→ **Instructions to follow**: Below are the entries. Transcribe exactly the lines from the one with "打开/关闭 Yu Writer" through the one with "сайте или в", ends included, and leave out all others.

→ **Data listing**:
++++
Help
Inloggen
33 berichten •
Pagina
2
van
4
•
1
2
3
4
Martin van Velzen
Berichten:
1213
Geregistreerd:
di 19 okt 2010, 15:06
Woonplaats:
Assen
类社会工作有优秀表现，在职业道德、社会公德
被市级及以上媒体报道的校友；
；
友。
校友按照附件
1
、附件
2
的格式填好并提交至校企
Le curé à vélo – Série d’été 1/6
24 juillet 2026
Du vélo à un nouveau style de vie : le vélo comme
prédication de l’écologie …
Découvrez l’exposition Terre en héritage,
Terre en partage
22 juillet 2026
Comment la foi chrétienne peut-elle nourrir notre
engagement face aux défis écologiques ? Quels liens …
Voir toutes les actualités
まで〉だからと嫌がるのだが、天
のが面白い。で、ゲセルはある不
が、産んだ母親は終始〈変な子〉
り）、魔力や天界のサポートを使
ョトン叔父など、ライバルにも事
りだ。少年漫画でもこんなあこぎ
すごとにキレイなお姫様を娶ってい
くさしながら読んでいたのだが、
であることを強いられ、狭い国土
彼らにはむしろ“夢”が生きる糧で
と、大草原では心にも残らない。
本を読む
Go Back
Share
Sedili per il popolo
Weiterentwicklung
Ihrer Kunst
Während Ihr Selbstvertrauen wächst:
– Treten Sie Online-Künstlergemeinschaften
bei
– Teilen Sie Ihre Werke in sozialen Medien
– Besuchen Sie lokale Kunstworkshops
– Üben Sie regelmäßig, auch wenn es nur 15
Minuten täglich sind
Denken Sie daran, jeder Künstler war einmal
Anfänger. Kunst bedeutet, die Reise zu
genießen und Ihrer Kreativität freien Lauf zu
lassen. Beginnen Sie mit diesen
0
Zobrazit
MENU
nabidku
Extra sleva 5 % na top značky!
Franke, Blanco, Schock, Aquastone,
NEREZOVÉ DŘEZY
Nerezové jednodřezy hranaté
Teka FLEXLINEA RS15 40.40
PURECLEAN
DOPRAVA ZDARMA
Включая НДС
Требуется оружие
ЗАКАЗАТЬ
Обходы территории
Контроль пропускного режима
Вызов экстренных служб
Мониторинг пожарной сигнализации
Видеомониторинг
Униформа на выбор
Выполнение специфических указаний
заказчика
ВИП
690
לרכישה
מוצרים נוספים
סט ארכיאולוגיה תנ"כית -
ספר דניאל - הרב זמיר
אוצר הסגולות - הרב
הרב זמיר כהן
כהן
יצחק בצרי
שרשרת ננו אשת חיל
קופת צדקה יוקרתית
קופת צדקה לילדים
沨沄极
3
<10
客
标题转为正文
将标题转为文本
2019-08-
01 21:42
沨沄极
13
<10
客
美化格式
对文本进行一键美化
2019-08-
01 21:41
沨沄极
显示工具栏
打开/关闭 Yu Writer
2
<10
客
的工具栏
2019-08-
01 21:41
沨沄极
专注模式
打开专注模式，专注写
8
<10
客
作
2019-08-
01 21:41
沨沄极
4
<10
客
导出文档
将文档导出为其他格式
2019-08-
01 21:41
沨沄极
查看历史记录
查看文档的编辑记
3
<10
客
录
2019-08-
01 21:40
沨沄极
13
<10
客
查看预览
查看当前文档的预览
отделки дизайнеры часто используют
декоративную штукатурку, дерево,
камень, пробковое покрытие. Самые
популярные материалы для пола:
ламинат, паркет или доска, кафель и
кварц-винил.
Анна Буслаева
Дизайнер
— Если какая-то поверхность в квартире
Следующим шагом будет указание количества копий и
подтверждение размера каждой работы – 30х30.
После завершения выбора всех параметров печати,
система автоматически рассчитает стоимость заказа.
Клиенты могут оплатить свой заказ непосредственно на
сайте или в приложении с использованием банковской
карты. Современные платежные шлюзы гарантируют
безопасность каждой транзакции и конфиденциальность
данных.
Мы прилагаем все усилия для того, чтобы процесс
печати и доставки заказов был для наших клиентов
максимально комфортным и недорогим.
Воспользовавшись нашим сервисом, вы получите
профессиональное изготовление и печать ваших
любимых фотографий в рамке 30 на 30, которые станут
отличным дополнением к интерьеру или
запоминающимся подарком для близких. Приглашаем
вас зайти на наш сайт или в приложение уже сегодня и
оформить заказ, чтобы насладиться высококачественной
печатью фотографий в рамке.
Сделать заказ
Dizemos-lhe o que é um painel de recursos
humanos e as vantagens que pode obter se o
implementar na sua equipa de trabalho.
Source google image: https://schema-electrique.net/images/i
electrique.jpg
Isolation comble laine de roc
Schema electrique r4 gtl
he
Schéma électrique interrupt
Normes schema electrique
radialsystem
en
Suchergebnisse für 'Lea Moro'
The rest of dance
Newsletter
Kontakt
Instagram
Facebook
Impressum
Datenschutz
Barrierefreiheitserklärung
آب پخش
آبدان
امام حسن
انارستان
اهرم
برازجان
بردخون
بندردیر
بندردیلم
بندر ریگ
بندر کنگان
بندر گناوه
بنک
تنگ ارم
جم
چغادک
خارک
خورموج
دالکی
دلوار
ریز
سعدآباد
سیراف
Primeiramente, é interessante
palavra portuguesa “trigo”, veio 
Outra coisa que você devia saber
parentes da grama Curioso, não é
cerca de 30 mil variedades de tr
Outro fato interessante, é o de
++++
→ **Your response**:
打开/关闭 Yu Writer
2
<10
客
的工具栏
2019-08-
01 21:41
沨沄极
专注模式
打开专注模式，专注写
8
<10
客
作
2019-08-
01 21:41
沨沄极
4
<10
客
导出文档
将文档导出为其他格式
2019-08-
01 21:41
沨沄极
查看历史记录
查看文档的编辑记
3
<10
客
录
2019-08-
01 21:40
沨沄极
13
<10
客
查看预览
查看当前文档的预览
отделки дизайнеры часто используют
декоративную штукатурку, дерево,
камень, пробковое покрытие. Самые
популярные материалы для пола:
ламинат, паркет или доска, кафель и
кварц-винил.
Анна Буслаева
Дизайнер
— Если какая-то поверхность в квартире
Следующим шагом будет указание количества копий и
подтверждение размера каждой работы – 30х30.
После завершения выбора всех параметров печати,
система автоматически рассчитает стоимость заказа.
Клиенты могут оплатить свой заказ непосредственно на
сайте или в приложении с использованием банковской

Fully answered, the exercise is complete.